The Senate on Friday (June 8) approved the Major Organised Crime and Anti-Corruption Agency (MOCA) Bill, with 77 amendments.
Piloting the Bill, State Minister in the Foreign Affairs and Foreign Trade Ministry, Senator the Hon. Pearnel Charles Jr., said “passing the legislation is critical to the national security framework of our country”.
Among the amendments is the appointment of the Agency’s Director General by the Governor-General, on the recommendation of the Prime Minister, after consultation with the Leader of the Opposition.
It also makes provisions for the extension of the term of appointment of the Director General from three to five years.
The Bill provides for the establishment of MOCA as a statutory law-enforcement agency that will have operational independence and authority.
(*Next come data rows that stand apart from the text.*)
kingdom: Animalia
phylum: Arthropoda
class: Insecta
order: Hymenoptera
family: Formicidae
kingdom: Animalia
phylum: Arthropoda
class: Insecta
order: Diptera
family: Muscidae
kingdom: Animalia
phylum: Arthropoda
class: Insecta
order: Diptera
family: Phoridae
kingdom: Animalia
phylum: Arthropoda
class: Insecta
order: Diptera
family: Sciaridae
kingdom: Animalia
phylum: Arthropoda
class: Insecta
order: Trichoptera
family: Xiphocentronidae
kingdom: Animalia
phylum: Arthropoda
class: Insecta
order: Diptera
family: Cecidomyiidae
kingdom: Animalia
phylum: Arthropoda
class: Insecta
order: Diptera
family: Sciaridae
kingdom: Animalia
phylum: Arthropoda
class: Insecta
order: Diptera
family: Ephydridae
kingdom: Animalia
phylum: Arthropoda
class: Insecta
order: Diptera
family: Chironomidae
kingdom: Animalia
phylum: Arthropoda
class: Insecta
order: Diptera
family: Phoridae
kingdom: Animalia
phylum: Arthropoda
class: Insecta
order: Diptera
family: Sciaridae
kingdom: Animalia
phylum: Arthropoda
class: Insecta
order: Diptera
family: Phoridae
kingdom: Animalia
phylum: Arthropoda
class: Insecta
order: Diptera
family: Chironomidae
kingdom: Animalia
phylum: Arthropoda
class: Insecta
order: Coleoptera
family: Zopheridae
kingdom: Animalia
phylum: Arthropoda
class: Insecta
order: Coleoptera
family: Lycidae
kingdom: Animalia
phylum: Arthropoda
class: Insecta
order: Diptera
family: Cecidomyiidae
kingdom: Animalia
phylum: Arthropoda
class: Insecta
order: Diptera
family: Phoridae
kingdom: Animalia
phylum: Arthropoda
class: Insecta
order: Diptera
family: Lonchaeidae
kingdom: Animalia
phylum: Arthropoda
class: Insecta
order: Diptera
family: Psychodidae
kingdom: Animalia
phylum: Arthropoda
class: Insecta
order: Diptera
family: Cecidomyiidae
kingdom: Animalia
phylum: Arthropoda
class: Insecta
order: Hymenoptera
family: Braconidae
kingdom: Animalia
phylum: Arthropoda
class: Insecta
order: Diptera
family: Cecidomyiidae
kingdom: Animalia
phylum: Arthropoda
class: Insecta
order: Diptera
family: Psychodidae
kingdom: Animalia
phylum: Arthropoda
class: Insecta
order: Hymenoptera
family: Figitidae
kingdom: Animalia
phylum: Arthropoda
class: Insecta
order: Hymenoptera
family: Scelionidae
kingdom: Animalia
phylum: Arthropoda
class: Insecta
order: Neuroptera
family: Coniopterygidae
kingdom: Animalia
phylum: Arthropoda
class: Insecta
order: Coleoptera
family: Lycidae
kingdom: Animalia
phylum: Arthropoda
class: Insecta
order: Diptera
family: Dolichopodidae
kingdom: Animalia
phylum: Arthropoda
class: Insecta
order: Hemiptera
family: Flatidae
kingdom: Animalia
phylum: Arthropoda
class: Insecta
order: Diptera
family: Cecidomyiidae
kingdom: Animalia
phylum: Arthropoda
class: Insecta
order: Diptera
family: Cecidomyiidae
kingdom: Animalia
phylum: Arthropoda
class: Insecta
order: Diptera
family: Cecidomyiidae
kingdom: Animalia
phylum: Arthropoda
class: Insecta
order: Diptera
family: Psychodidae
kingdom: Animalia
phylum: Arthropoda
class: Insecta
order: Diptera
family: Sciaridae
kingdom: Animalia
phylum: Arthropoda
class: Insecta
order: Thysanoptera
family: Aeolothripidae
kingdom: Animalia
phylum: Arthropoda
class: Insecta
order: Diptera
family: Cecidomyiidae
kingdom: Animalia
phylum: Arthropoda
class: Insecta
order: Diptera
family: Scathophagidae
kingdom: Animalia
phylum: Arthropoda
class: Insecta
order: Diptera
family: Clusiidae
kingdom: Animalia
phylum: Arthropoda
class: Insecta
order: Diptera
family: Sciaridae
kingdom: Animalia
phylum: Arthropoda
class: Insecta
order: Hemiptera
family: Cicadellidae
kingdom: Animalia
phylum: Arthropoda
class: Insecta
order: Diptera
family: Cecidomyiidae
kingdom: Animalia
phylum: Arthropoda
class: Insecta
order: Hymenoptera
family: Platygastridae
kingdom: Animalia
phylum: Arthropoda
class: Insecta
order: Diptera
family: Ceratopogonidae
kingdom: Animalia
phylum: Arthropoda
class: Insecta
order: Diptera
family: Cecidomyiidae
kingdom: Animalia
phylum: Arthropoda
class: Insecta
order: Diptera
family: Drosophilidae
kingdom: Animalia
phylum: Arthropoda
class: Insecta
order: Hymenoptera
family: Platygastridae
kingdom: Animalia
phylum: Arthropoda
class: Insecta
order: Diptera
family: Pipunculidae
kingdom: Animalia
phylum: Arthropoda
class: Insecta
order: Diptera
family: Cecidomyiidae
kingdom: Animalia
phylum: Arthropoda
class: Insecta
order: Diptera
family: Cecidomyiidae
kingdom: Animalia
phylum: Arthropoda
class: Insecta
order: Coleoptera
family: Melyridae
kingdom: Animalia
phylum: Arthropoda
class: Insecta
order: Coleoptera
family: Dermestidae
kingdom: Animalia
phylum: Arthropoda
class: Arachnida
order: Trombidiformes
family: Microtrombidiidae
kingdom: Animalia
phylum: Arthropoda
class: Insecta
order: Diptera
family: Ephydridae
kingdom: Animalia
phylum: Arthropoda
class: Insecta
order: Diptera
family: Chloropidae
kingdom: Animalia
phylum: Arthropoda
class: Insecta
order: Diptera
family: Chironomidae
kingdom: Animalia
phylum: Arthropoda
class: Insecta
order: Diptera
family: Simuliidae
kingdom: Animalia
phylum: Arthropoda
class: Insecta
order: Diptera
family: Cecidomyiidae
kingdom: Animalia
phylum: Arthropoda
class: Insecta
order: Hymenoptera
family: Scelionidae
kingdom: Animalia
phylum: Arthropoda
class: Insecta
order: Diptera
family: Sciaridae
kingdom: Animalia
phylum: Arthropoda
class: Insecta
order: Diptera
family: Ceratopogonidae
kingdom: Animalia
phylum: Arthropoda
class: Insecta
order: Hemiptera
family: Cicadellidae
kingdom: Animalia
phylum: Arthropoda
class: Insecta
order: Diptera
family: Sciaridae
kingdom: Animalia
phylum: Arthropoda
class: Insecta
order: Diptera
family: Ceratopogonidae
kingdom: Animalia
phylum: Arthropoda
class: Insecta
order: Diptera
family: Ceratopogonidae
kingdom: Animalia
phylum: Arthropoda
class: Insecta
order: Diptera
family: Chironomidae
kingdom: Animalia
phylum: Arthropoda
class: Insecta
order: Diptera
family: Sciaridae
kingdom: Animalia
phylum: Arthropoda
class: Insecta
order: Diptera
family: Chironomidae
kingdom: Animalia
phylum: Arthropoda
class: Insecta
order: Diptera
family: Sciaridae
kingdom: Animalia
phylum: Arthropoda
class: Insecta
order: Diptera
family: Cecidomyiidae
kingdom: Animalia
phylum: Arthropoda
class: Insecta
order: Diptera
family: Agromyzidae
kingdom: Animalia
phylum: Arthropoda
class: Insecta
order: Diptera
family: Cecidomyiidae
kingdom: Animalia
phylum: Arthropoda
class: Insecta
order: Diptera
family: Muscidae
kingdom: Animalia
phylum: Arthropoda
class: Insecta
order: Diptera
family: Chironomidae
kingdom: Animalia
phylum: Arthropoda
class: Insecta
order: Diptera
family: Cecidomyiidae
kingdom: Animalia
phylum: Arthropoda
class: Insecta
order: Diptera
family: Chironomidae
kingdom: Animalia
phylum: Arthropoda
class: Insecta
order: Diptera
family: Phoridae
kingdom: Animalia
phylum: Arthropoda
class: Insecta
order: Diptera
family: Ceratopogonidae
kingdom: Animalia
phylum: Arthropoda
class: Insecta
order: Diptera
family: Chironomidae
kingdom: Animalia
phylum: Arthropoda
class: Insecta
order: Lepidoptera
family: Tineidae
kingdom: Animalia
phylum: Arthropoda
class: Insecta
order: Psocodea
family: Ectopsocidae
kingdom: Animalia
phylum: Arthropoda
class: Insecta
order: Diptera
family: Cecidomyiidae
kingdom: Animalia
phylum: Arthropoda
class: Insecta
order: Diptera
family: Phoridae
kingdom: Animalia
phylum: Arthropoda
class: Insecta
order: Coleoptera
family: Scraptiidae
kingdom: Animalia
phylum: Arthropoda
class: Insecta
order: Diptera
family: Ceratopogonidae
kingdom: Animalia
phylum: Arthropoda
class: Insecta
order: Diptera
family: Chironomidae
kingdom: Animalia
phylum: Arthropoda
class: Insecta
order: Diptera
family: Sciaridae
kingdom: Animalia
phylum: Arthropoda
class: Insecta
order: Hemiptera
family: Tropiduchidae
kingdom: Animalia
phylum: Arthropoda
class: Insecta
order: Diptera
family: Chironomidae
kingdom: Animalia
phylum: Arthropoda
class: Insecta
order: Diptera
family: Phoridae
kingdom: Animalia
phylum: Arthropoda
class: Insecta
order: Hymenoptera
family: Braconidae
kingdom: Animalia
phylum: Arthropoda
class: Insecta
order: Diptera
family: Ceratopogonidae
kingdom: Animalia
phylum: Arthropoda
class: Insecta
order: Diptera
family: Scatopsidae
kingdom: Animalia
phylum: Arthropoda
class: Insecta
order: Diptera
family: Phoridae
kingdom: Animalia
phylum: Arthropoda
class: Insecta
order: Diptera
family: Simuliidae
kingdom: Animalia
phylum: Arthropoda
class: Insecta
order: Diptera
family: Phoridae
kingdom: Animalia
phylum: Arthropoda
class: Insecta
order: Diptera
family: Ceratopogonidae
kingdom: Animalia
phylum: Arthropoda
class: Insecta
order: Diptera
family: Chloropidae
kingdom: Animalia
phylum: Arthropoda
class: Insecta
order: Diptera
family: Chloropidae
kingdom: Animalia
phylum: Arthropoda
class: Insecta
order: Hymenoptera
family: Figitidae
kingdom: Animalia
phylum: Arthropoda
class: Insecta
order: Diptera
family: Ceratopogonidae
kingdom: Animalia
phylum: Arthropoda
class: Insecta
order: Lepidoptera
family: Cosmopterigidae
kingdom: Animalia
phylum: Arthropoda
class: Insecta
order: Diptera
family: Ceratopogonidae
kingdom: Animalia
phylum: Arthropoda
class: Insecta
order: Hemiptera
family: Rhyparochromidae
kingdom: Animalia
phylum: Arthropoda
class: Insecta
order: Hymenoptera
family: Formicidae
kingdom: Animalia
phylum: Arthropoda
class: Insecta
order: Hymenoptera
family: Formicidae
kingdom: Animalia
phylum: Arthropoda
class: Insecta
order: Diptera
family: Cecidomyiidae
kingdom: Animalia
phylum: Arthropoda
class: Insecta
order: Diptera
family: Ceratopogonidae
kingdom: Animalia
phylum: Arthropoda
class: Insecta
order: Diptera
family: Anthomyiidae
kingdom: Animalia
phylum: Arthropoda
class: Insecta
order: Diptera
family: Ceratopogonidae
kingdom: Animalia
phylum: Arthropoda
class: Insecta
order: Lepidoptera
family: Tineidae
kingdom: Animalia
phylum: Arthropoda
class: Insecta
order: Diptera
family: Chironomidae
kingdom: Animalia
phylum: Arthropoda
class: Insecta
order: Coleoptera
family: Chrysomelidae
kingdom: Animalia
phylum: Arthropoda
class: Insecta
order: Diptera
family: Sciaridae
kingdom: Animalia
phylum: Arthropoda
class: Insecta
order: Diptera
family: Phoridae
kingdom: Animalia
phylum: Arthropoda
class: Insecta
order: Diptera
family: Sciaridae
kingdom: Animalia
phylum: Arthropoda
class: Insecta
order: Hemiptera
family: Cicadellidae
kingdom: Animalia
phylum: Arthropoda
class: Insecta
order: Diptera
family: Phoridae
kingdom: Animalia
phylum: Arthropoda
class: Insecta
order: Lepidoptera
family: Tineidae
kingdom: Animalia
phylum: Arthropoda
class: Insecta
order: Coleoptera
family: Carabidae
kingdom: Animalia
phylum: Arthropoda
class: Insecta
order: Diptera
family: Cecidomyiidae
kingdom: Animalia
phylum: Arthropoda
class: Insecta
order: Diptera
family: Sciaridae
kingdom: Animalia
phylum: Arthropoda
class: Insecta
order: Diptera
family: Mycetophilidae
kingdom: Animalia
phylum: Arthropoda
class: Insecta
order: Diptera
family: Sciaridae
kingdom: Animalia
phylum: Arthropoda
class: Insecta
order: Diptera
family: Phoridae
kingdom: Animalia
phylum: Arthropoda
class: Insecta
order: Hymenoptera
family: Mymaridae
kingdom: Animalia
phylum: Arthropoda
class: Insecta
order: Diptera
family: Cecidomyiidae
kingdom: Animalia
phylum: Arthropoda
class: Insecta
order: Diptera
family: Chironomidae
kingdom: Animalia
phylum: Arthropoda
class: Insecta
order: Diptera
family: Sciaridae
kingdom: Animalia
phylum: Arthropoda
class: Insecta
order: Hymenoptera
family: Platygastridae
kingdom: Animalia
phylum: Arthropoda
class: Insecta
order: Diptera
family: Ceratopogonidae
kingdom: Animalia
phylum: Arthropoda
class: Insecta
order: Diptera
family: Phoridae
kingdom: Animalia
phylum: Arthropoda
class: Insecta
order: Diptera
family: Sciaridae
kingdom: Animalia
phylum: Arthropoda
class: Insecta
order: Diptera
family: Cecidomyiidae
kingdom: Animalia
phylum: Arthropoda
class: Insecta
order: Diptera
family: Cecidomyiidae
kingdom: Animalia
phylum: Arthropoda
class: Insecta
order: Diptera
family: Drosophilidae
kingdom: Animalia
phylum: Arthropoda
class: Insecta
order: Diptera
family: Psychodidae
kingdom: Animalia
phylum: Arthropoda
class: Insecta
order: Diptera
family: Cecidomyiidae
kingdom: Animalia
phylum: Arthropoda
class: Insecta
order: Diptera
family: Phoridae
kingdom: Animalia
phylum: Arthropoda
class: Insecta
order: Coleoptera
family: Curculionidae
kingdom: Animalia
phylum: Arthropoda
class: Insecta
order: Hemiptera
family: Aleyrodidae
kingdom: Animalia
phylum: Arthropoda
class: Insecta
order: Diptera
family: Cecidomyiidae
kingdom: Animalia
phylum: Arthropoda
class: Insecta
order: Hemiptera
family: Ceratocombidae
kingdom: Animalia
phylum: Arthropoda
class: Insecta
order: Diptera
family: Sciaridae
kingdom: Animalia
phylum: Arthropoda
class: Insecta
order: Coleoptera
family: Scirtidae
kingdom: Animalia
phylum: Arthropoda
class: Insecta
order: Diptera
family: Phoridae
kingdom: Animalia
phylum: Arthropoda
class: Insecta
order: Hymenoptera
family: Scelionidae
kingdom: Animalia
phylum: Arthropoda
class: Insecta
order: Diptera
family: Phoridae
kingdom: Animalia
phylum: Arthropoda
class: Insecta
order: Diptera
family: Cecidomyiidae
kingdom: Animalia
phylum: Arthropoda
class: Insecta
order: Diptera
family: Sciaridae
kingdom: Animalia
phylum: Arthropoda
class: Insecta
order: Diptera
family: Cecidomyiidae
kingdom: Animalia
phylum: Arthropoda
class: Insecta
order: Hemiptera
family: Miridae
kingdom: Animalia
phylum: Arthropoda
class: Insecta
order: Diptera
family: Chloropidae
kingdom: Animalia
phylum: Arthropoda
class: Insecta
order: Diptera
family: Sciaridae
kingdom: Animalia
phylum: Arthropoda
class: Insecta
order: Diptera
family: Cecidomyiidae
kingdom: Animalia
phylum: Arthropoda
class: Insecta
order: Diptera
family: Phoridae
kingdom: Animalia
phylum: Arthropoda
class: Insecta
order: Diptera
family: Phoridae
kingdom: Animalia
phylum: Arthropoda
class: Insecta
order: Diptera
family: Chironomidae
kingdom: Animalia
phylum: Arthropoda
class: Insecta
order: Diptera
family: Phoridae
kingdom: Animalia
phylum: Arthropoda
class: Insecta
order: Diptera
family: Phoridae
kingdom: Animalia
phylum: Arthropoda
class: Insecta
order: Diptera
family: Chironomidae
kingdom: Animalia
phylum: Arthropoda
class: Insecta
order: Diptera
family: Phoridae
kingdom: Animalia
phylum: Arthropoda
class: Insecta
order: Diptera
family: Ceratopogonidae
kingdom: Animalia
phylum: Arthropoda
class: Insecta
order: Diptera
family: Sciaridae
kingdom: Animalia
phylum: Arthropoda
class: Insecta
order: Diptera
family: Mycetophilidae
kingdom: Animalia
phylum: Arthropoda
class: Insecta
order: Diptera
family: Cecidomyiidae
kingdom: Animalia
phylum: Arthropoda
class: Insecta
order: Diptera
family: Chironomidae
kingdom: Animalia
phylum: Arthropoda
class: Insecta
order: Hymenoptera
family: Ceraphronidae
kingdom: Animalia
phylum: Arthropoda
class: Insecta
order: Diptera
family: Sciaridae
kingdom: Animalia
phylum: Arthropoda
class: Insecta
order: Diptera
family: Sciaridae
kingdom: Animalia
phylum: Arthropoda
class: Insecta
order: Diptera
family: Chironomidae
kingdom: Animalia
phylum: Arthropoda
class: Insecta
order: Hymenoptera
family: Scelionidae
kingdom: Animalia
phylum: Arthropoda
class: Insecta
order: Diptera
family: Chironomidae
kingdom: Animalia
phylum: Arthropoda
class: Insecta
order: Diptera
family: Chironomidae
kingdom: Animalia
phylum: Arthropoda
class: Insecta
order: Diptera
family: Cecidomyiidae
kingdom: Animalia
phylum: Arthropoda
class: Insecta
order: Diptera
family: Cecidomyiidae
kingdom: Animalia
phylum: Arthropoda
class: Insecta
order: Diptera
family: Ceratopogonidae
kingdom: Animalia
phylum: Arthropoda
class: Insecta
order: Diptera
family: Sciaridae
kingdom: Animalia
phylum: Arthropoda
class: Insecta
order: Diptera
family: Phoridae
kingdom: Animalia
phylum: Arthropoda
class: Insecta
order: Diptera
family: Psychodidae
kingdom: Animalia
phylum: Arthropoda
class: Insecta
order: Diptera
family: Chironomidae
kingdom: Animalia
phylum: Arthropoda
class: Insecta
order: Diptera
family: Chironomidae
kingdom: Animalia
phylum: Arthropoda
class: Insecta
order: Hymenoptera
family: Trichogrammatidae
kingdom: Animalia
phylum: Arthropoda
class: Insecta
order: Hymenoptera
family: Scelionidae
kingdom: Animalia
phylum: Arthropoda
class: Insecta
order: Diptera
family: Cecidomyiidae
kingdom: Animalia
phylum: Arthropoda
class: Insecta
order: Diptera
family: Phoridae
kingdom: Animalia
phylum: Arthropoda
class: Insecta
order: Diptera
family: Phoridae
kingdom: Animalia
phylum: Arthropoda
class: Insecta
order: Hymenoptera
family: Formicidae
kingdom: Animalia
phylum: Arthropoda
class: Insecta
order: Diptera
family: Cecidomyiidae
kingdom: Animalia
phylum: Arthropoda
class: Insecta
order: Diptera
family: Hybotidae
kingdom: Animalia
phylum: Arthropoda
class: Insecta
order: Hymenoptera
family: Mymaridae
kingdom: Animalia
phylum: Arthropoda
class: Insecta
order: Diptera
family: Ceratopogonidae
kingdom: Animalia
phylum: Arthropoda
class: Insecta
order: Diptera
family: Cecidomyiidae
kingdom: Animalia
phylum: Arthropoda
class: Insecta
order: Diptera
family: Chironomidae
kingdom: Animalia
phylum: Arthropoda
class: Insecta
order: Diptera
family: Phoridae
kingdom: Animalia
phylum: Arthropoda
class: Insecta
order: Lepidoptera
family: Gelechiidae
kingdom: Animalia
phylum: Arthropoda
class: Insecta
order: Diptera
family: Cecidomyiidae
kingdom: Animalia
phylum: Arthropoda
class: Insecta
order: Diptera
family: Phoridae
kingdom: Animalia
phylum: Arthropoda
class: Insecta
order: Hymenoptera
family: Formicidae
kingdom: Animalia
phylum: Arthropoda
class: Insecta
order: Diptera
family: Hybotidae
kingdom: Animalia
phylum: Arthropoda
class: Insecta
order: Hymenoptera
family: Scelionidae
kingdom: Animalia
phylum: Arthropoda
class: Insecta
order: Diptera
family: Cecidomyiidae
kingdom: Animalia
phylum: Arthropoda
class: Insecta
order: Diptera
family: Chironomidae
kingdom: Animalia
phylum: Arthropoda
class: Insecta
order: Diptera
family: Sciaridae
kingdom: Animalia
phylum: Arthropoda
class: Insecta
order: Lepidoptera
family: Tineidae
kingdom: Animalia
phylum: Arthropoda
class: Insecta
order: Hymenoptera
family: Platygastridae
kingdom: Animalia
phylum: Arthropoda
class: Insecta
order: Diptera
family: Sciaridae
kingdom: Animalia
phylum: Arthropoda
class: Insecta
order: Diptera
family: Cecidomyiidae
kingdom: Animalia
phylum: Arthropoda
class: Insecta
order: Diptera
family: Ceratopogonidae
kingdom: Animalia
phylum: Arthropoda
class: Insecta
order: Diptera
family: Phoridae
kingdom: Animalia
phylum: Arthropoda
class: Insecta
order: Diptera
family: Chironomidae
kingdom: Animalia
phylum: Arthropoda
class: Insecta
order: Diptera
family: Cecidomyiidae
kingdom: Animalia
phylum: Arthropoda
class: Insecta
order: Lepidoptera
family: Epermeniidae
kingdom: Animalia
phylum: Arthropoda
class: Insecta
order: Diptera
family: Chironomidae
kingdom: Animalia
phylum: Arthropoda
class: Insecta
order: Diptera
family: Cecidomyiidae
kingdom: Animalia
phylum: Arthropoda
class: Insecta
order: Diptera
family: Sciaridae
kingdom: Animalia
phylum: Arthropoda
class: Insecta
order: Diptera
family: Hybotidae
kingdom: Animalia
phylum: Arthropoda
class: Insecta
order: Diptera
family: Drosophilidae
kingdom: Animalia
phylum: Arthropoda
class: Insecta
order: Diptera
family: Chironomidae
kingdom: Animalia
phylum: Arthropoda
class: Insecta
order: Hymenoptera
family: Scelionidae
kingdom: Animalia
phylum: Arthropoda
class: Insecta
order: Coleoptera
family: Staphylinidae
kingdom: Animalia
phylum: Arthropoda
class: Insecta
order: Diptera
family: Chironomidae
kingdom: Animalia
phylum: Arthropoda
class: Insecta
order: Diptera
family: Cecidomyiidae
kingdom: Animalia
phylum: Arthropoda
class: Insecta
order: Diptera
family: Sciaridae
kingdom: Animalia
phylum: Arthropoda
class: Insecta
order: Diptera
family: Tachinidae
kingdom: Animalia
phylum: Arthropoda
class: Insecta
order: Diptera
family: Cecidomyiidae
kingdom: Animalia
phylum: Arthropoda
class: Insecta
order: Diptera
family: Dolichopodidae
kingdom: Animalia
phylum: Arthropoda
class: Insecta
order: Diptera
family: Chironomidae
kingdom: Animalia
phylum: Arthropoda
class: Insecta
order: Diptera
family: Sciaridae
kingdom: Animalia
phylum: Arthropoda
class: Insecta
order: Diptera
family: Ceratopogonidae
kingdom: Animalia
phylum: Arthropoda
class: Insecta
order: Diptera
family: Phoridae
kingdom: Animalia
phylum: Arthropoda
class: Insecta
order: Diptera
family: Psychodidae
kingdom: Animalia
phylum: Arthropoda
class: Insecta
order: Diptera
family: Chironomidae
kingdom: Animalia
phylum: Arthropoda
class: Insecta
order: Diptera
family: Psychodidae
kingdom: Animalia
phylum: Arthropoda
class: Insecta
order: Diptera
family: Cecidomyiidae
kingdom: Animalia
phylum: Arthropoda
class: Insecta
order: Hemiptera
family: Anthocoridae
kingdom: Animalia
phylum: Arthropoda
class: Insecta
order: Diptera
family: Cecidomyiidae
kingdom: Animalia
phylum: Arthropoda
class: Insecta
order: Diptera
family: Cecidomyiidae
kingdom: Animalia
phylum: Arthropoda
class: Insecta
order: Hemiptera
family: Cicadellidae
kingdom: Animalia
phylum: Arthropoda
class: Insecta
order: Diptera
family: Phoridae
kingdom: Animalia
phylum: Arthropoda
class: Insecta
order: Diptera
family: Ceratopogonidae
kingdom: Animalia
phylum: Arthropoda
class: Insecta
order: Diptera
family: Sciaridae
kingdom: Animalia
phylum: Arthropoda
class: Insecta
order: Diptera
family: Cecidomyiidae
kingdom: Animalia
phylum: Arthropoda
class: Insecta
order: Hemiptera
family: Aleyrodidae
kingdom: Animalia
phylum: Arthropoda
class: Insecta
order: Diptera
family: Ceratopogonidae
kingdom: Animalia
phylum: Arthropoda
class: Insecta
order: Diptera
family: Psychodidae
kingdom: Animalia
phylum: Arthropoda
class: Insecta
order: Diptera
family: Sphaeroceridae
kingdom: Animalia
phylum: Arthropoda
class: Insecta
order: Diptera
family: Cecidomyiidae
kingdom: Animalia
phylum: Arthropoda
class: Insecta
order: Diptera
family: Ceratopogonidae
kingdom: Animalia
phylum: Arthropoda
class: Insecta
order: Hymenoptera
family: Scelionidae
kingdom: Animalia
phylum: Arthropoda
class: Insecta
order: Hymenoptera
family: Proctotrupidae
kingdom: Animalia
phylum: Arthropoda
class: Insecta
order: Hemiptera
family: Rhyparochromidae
It will also be dedicated to combatting serious crimes, in collaboration with other local and foreign law-enforcement agencies and strategic partners.
The Agency will have a dedicated and specialised team of investigators that will investigate and prosecute the complex cases that are characteristic of organised criminal networks.
First launched on June 4, 2012 and assuming full operations in September of that same year, MOCA focuses on taking the profit out of crime and aims to target top-level crime figures and their facilitators in a bid to destroy their criminal networks and seize their assets.
In August 2014, MOCA was merged with the JCF’s Anti-Corruption Branch, thereby creating a greater reach and an increased capacity to undertake investigations into persons of interest, including the police and persons occupying public office.
To date, MOCA, with multi-agency support, has conducted 921 operations, 3,467 polygraph examinations, caused over 1,060 arrests, charged 691 persons, secured 151 convictions and seized more than $1.89 billion in assets.
The MOCA Bill was passed in the House of Representatives in January.